- _PROBLEM REQUIREMENTS_
Search the data for the string "stay" and copy each line where it turns up.

Stored dataset items:
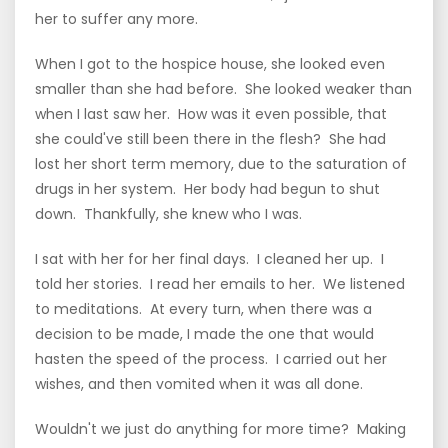
her to suffer any more.
When I got to the hospice house, she looked even
smaller than she had before. She looked weaker than
when I last saw her. How was it even possible, that
she could've still been there in the flesh? She had
lost her short term memory, due to the saturation of
drugs in her system. Her body had begun to shut
down. Thankfully, she knew who I was.
I sat with her for her final days. I cleaned her up. I
told her stories. I read her emails to her. We listened
to meditations. At every turn, when there was a
decision to be made, I made the one that would
hasten the speed of the process. I carried out her
wishes, and then vomited when it was all done.
Wouldn't we just do anything for more time? Making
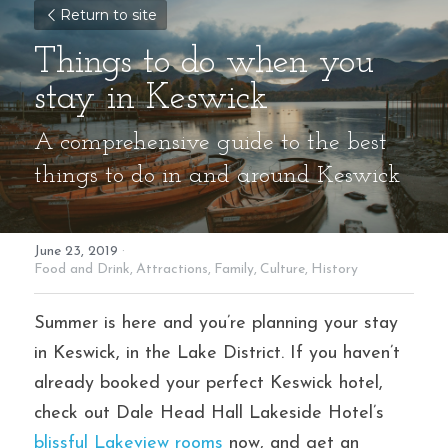
Return to site
Things to do when you 
stay in Keswick
A comprehensive guide to the best 
things to do in and around Keswick
June 23, 2019
·
Food and Drink,
Attractions,
Family,
Culture,
History
Summer is here and you’re planning your stay 
in Keswick, in the Lake District. If you haven’t 
already booked your perfect Keswick hotel, 
check out Dale Head Hall Lakeside Hotel’s 
blissful Lakeview rooms
 now, and get an 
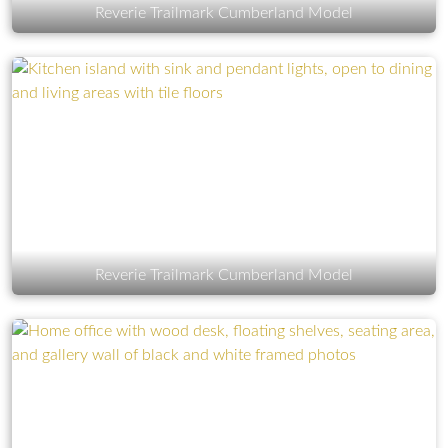
Reverie Trailmark Cumberland Model
Reverie Trailmark Cumberland Model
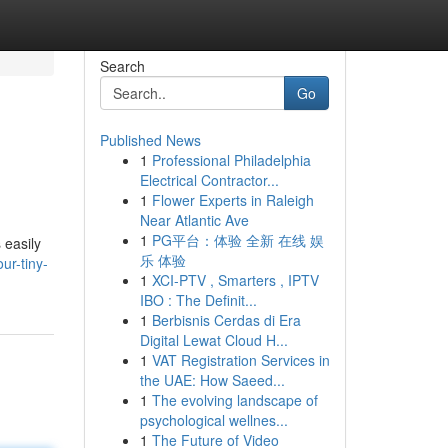
Search
Go
Published News
1
Professional Philadelphia
Electrical Contractor...
1
Flower Experts in Raleigh
Near Atlantic Ave
1
PG平台：体验 全新 在线 娱
 easily
乐 体验
ur-tiny-
1
XCI-PTV , Smarters , IPTV
IBO : The Definit...
1
Berbisnis Cerdas di Era
Digital Lewat Cloud H...
1
VAT Registration Services in
the UAE: How Saeed...
1
The evolving landscape of
psychological wellnes...
1
The Future of Video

- _EXERCISE SOLUTION_
stay in Keswick
Summer is here and you’re planning your stay 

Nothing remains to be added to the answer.